In recent years, the African star and goodwill ambassador for UNICEF has traveled throughout her home continent, meeting child soldiers, adolescents dying from AIDS and young girls who’ve been raped on long walks to fetch drinkable water. And they’ve all beaten her up emotionally.

But with her latest disc, Djin Djin, instead of recounting chilling or heartbreaking stories, she has again decided to put her grief aside, in favor of celebrating the preciousness of life and love. For Kidjo, it’s a way of giving these downtrodden souls a voice. “All my life,” she says, “I’ve been congratulated for my voice, but I didn’t do anything to deserve it, I was born with it. But I know now that it comes with responsibility.”
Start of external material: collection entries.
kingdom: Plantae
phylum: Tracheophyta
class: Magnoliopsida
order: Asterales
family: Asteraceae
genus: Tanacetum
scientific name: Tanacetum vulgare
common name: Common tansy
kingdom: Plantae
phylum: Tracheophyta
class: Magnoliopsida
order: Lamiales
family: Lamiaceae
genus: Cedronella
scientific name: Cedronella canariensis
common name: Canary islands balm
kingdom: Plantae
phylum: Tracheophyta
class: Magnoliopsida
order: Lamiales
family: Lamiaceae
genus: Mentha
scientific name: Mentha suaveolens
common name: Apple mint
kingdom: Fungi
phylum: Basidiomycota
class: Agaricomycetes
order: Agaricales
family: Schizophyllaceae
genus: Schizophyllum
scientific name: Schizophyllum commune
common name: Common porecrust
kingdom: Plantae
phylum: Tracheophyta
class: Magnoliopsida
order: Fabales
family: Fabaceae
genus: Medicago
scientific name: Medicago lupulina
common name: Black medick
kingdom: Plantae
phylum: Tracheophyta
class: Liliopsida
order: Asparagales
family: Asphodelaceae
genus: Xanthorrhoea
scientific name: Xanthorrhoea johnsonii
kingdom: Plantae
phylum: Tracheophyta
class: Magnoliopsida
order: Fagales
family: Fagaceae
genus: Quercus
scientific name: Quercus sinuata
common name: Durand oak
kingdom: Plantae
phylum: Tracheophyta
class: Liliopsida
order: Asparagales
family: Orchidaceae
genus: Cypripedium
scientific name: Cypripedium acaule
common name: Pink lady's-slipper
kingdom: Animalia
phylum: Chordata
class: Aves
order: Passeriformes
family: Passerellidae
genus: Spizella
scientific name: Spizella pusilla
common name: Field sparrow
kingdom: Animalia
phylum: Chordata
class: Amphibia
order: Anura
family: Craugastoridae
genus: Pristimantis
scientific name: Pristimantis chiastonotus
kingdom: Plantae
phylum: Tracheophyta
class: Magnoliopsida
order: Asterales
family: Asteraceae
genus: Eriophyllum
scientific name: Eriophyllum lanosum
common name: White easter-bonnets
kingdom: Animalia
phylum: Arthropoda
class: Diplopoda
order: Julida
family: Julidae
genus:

In addition to UNICEF, Kidjo has toured Africa alongside Alicia Keys, in support of the latter’s chosen cause, the Keep A Child Alive campaign, which benefits HIV- and AIDS-infected orphans. So it’s no surprise that Keys is among the stars making cameos on Djin Djin, which also features Peter Gabriel, Josh Groban, Ziggy Marley, Carlos Santana, Amadou & Mariam, Branford Marsalis and Joss Stone.

If it ended up becoming something else, the album was originally intended to be a celebration of the rhythms of Kidjo’s Western African homeland, Benin. After delving into the music of Brazil, Cuba and the greater Caribbean on her recent releases, Djin Djin uses as its bedrock the region-specific rhythms of Benin, but veers westward toward Senegal, and even further west, delving into rock (she covers “Gimme Shelter” with Stone), pop and even country territories (Dylan alumnus Larry Campbell adds weeping pedal steel to one track).

The disc, whose visibility is being ballooned through a deal with Starbucks’ Hear Music label, was produced by Bowie/T. Rex studio wiz Tony Visconti, who notes that the experience throttled him back in time some 30 years: The making of the record recalled his time producing breakout records for the world-music collective Osibisa, while also marking the first time since the ‘70s that he cut almost an entire album live in the studio, including some 75 percent of Kidjo’s vocals.

And it was the recording of those vocals that also brought him new experiences: “When she sings in the studio, Angelique has to move, and she has to see people playing. She starts dancing, and gets all pumped up. At the end of the song, when she’s finished singing, she’ll just go from behind the microphone and dance in the middle of the room for the musicians to watch her, which I’ve never seen anyone do in my entire life.”